More than 27,000 TPS students are homeless. Their families are part of an increasing homelessness problem in a city where more than a quarter of people live at or below the poverty line.

They often shuttle from relative to relative, staying with family members temporarily. It’s a transient and insecure lifestyle that can damage a child’s development and performance in school. It does not look like homelessness as most people understand it.

“Homelessness is more than a lack of home,” Ms. Palacios told an audience at a recent fund-raiser for the Homeless Services Partnership — the five-year-old collaborative effort by four Toledo-based agencies that deal with homeless families in the region.

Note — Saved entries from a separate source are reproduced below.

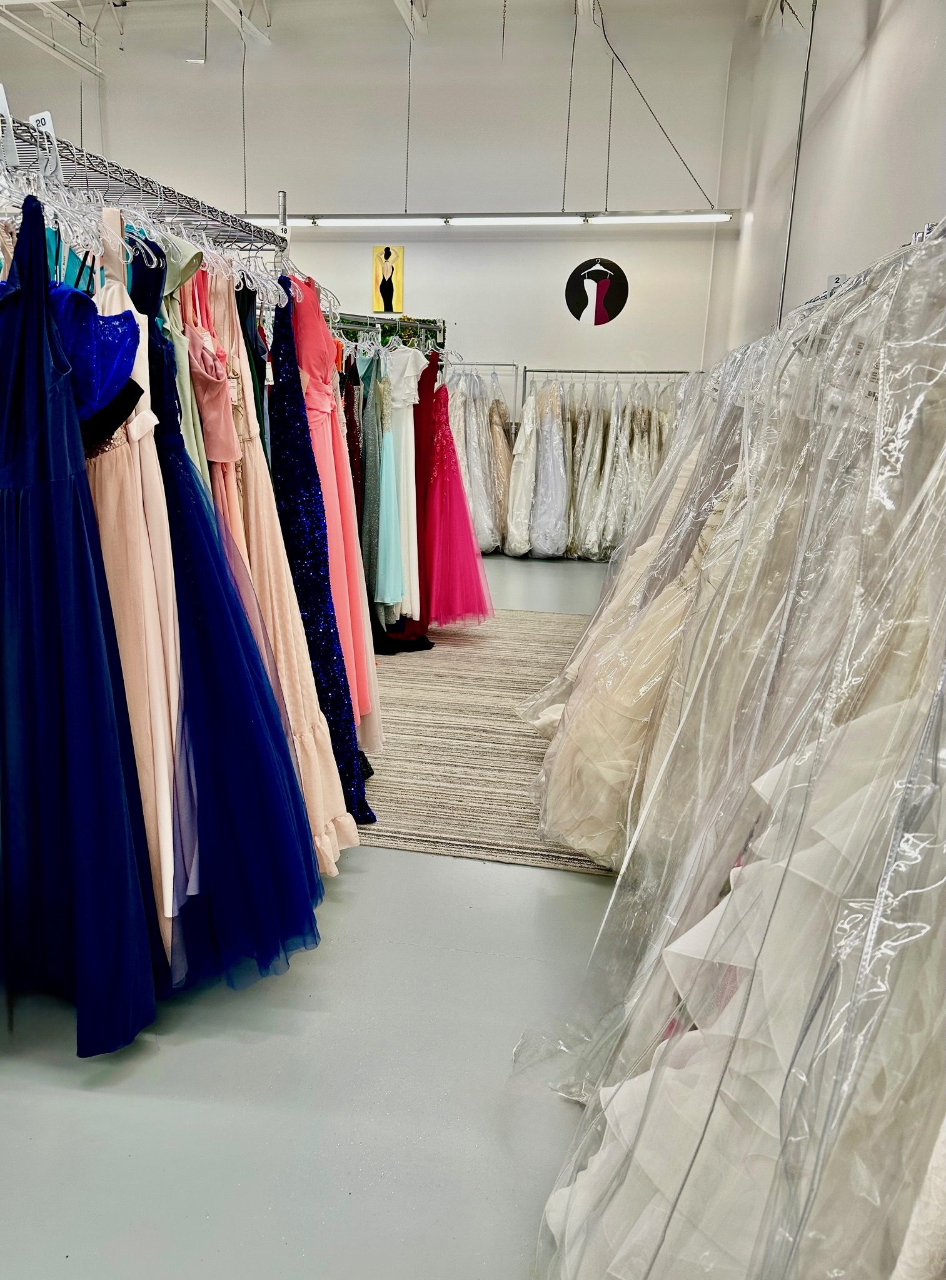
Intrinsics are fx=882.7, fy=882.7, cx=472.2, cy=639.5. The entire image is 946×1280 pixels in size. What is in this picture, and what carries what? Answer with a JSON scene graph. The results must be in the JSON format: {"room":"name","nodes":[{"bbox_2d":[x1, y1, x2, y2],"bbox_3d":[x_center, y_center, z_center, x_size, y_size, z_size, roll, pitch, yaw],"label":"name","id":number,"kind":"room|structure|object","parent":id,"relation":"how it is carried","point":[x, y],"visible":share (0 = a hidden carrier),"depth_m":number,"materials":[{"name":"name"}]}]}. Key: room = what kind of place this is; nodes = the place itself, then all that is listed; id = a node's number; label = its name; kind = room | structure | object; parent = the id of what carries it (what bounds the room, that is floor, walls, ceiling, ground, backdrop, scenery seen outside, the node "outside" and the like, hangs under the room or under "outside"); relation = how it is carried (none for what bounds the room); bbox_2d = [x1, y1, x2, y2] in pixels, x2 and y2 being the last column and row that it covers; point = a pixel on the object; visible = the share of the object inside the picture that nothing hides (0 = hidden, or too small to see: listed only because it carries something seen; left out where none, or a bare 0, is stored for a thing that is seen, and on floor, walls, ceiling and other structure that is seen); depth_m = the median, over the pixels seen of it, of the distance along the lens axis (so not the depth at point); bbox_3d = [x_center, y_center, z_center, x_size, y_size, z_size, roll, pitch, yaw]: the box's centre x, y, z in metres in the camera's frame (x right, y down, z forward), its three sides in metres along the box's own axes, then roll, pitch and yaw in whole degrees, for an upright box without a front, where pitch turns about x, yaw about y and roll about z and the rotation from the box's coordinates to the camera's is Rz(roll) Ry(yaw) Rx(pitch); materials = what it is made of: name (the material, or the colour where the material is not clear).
{"room":"shop","nodes":[
{"label":"shop","id":0,"kind":"room"},
{"bbox_2d":[0,539,626,1279],"bbox_3d":[-0.538,0.287,3.830,6.107,0.104,9.382,4,14,9],"label":"floor","id":1,"kind":"structure","parent":0,"point":[115,1100],"depth_m":1.60,"materials":[{"name":"grey concrete"}]},
{"bbox_2d":[0,113,284,258],"bbox_3d":[-0.746,-0.136,1.952,0.528,1.745,1.655,4,14,9],"label":"clothes rack","id":2,"kind":"object","parent":1,"relation":"on","point":[202,215],"visible":0.46,"depth_m":1.91,"materials":[{"name":"silver metal"}]},
{"bbox_2d":[0,83,18,166],"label":"size marker","id":3,"kind":"object","parent":2,"relation":"attached to","point":[1,108],"visible":0.89,"depth_m":1.45,"materials":[{"name":"white plastic"}]},
{"bbox_2d":[28,110,63,183],"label":"size marker","id":4,"kind":"object","parent":2,"relation":"attached to","point":[46,115],"visible":0.68,"depth_m":1.61,"materials":[{"name":"white plastic"}]},
{"bbox_2d":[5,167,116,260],"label":"clothes hanger","id":5,"kind":"object","parent":2,"relation":"hanging from","point":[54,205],"visible":0.67,"depth_m":1.59,"materials":[{"name":"clear plastic"}]},
{"bbox_2d":[0,189,164,1052],"bbox_3d":[-0.820,-0.014,1.620,0.678,1.489,0.120,12,18,37],"label":"blue dress","id":6,"kind":"object","parent":2,"relation":"hanging from","point":[88,826],"visible":0.94,"depth_m":1.55,"materials":[{"name":"blue fabric"}]},
{"bbox_2d":[50,277,144,454],"bbox_3d":[-0.732,-0.473,1.606,0.400,0.457,0.123,12,18,37],"label":"dress","id":7,"kind":"object","parent":2,"relation":"hanging from","point":[112,422],"visible":0.46,"depth_m":1.53,"materials":[{"name":"blue fabric"}]},
{"bbox_2d":[81,216,189,961],"bbox_3d":[-0.675,-0.094,1.709,0.120,1.348,0.477,-6,16,-26],"label":"dress","id":8,"kind":"object","parent":2,"relation":"hanging from","point":[168,591],"visible":0.38,"depth_m":1.61,"materials":[{"name":"pink fabric"}]},
{"bbox_2d":[161,235,209,482],"bbox_3d":[-0.644,-0.329,1.967,0.096,1.186,0.329,-6,16,-27],"label":"green dress","id":9,"kind":"object","parent":2,"relation":"hanging from","point":[192,427],"visible":0.16,"depth_m":1.83,"materials":[{"name":"green fabric"}]},
{"bbox_2d":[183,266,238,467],"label":"dress","id":10,"kind":"object","parent":2,"relation":"hanging from","point":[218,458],"visible":0.42,"depth_m":1.83,"materials":[{"name":"pink fabric"}]},
{"bbox_2d":[138,257,321,997],"bbox_3d":[-0.561,-0.024,1.811,0.432,1.443,0.346,-3,15,-18],"label":"blue dress","id":11,"kind":"object","parent":2,"relation":"hanging from","point":[184,659],"visible":0.71,"depth_m":1.80,"materials":[{"name":"blue fabric"}]},
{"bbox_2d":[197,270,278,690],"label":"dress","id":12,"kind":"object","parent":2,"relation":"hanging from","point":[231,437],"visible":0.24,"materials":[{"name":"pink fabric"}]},
{"bbox_2d":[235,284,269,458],"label":"dress","id":13,"kind":"object","parent":2,"relation":"hanging from","point":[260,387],"visible":0.26,"depth_m":2.19,"materials":[{"name":"fabric"}]},
{"bbox_2d":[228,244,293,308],"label":"clothes hanger","id":14,"kind":"object","parent":2,"relation":"hanging from","point":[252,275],"visible":0.72,"depth_m":2.21,"materials":[{"name":"clear plastic"}]},
{"bbox_2d":[267,274,372,831],"bbox_3d":[-0.454,-0.199,2.382,0.174,1.424,0.482,-5,16,-24],"label":"dress","id":15,"kind":"object","parent":2,"relation":"hanging from","point":[324,628],"visible":0.61,"depth_m":2.32,"materials":[{"name":"blue fabric"}]},
{"bbox_2d":[323,310,449,356],"bbox_3d":[-0.562,-0.848,4.396,0.776,1.535,1.105,4,14,9],"label":"clothes rack","id":16,"kind":"object","parent":1,"relation":"on","point":[348,314],"visible":0.12,"depth_m":4.41,"materials":[{"name":"metal"}]},
{"bbox_2d":[357,341,388,655],"bbox_3d":[-0.470,-0.680,3.952,0.100,1.309,0.397,-2,15,-13],"label":"dress","id":17,"kind":"object","parent":16,"relation":"hanging from","point":[369,466],"visible":0.46,"depth_m":3.88,"materials":[{"name":"fabric"}]},
{"bbox_2d":[370,339,403,615],"bbox_3d":[-0.408,-0.780,4.122,0.100,1.225,0.483,-1,14,-11],"label":"dress","id":18,"kind":"object","parent":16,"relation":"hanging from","point":[390,594],"visible":0.55,"depth_m":4.04,"materials":[{"name":"teal fabric"}]},
{"bbox_2d":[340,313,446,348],"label":"garland","id":19,"kind":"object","parent":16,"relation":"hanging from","point":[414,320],"visible":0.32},
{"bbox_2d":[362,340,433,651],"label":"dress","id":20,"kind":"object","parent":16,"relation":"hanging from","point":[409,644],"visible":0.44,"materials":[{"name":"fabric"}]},
{"bbox_2d":[386,338,425,616],"bbox_3d":[-0.329,-0.784,4.246,0.179,1.293,0.294,4,14,9],"label":"white dress","id":21,"kind":"object","parent":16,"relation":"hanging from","point":[409,374],"visible":0.62,"depth_m":4.20,"materials":[{"name":"fabric"}]},
{"bbox_2d":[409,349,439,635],"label":"dress","id":22,"kind":"object","parent":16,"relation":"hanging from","point":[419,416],"visible":0.44,"depth_m":4.44,"materials":[{"name":"red fabric"}]},
{"bbox_2d":[416,350,491,629],"bbox_3d":[-0.174,-0.771,4.646,0.484,1.411,0.337,-3,15,-16],"label":"dress","id":23,"kind":"object","parent":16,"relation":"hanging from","point":[443,534],"visible":0.7,"depth_m":4.62,"materials":[{"name":"fabric"}]},
{"bbox_2d":[444,361,524,410],"bbox_3d":[-0.312,-1.636,7.811,1.513,1.635,0.488,4,14,9],"label":"clothes rack","id":24,"kind":"object","parent":1,"relation":"on","point":[472,364],"visible":0.24,"depth_m":7.56,"materials":[{"name":"metal"}]},
{"bbox_2d":[446,366,513,554],"bbox_3d":[0.039,-1.478,7.292,0.821,1.520,0.591,4,14,9],"label":"clothes","id":25,"kind":"object","parent":24,"relation":"hanging from","point":[480,536],"visible":0.56,"depth_m":7.17,"materials":[{"name":"fabric"}]},
{"bbox_2d":[358,610,617,873],"bbox_3d":[0.049,0.211,3.951,2.037,0.012,3.037,4,14,9],"label":"rug","id":26,"kind":"object","parent":1,"relation":"on","point":[496,644],"visible":0.49,"depth_m":3.24,"materials":[{"name":"beige carpet"}]},
{"bbox_2d":[520,366,700,416],"bbox_3d":[1.389,-1.541,7.680,2.050,1.648,0.501,4,14,9],"label":"clothes rack","id":27,"kind":"object","parent":1,"relation":"on","point":[637,372],"visible":0.31,"depth_m":7.49,"materials":[{"name":"metal"}]},
{"bbox_2d":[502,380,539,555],"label":"white dress","id":28,"kind":"object","parent":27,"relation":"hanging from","point":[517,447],"visible":0.71,"depth_m":7.29,"materials":[{"name":"white fabric"}]},
{"bbox_2d":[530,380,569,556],"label":"dress","id":29,"kind":"object","parent":27,"relation":"hanging from","point":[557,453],"visible":0.83,"depth_m":7.22,"materials":[{"name":"fabric"}]},
{"bbox_2d":[505,375,696,559],"bbox_3d":[1.075,-1.421,7.290,1.958,1.505,0.540,4,14,9],"label":"hanging clothes","id":30,"kind":"object","parent":27,"relation":"hanging from","point":[573,471],"visible":0.62,"depth_m":7.19,"materials":[{"name":"fabric"}]},
{"bbox_2d":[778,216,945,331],"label":"clothes rack","id":31,"kind":"object","parent":1,"relation":"on","point":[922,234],"visible":0.21,"depth_m":1.69,"materials":[{"name":"silver metal"}]},
{"bbox_2d":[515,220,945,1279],"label":"plastic garment bag","id":32,"kind":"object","parent":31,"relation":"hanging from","point":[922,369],"visible":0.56,"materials":[{"name":"clear plastic"}]},
{"bbox_2d":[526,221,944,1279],"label":"wedding dress","id":33,"kind":"object","parent":31,"relation":"hanging from","point":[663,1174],"visible":0.83,"depth_m":1.05,"materials":[{"name":"fabric"}]},
{"bbox_2d":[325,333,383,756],"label":"dress","id":34,"kind":"object","parent":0,"point":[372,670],"visible":0.25,"depth_m":3.23,"materials":[{"name":"pink fabric"}]},
{"bbox_2d":[0,1,746,403],"bbox_3d":[-1.280,-3.119,7.977,6.624,4.552,0.205,4,14,9],"label":"back wall","id":35,"kind":"structure","parent":0,"point":[329,244],"depth_m":7.53,"materials":[{"name":"white paint"}]},
{"bbox_2d":[371,242,404,314],"bbox_3d":[-0.741,-3.161,7.717,0.287,0.600,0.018,4,14,9],"label":"poster","id":36,"kind":"object","parent":35,"relation":"attached to","point":[390,254],"visible":0.99,"depth_m":7.71,"materials":[{"name":"yellow paper"}]},
{"bbox_2d":[566,257,627,325],"bbox_3d":[1.044,-2.951,7.487,0.501,0.549,0.011,4,14,9],"label":"wall decal","id":37,"kind":"object","parent":35,"relation":"attached to","point":[579,301],"visible":1,"depth_m":7.48,"materials":[{"name":"black plastic"}]},
{"bbox_2d":[0,0,774,81],"bbox_3d":[-1.282,-4.399,4.814,8.481,0.289,6.746,4,14,9],"label":"ceiling","id":38,"kind":"structure","parent":0,"point":[91,1],"depth_m":7.17,"materials":[{"name":"white paint"}]},
{"bbox_2d":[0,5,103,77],"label":"ceiling beam","id":39,"kind":"structure","parent":38,"relation":"attached to","point":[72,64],"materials":[{"name":"white metal"}]},
{"bbox_2d":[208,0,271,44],"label":"ceiling beam","id":40,"kind":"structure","parent":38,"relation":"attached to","point":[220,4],"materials":[{"name":"white metal"}]},
{"bbox_2d":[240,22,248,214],"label":"cable","id":41,"kind":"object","parent":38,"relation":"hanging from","point":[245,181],"visible":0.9,"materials":[{"name":"metal"}]},
{"bbox_2d":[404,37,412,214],"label":"cable","id":42,"kind":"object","parent":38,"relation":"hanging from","point":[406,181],"visible":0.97,"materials":[{"name":"metal"}]},
{"bbox_2d":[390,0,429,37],"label":"ceiling beam","id":43,"kind":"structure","parent":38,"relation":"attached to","point":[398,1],"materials":[{"name":"white metal"}]},
{"bbox_2d":[230,208,733,228],"bbox_3d":[-0.194,-3.348,6.902,4.232,0.158,0.143,4,14,9],"label":"linear light","id":44,"kind":"object","parent":38,"relation":"hanging from","point":[314,220],"visible":0.89,"depth_m":6.79,"materials":[{"name":"white metal"}]},
{"bbox_2d":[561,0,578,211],"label":"cable","id":45,"kind":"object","parent":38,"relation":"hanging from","point":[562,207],"visible":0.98,"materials":[{"name":"metal"}]},
{"bbox_2d":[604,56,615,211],"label":"cable","id":46,"kind":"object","parent":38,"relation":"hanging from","point":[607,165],"visible":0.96,"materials":[{"name":"metal"}]},
{"bbox_2d":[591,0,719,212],"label":"cable","id":47,"kind":"object","parent":38,"relation":"hanging from","point":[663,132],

As individual agencies, Aurora Project, Bethany House, La Posada, and Family House do amazing work to help some of the most vulnerable families in northwest Ohio. As a cooperative group of four agencies, they have been able to multiply the effect of their work.

As a collaborative, the group has brought in $180,000 in grants that would not have otherwise been available. They have been able to share staff and software, streamlining their operations to do more with an ever-shrinking pool of funding.

Toledo’s homelessness and poverty are two threads in a tangle of problems that threaten the city’s revival. A lack of middle-class job opportunities, a lack of affordable housing, food insecurity, and spiraling rates of addiction all contribute to a growing number of Toledo families that live just one missed paycheck or serious illness away from catastrophe.

The Homeless Service Partnership is looking to build on its success, hoping to find partnerships with similar agencies. Other social service agencies in the region should copy their model. The myriad after-school program providers, for instance, could organize and cooperate in ways that maximize their efficiency in the same ways.

Poverty is not limited to a few neighborhoods that the rest of the city can ignore. It threatens to stall Toledo’s renaissance. Rooting it out is going to demand the kind of collaborative efforts pioneered by these agencies that have done more cooperatively than they could accomplish on their own.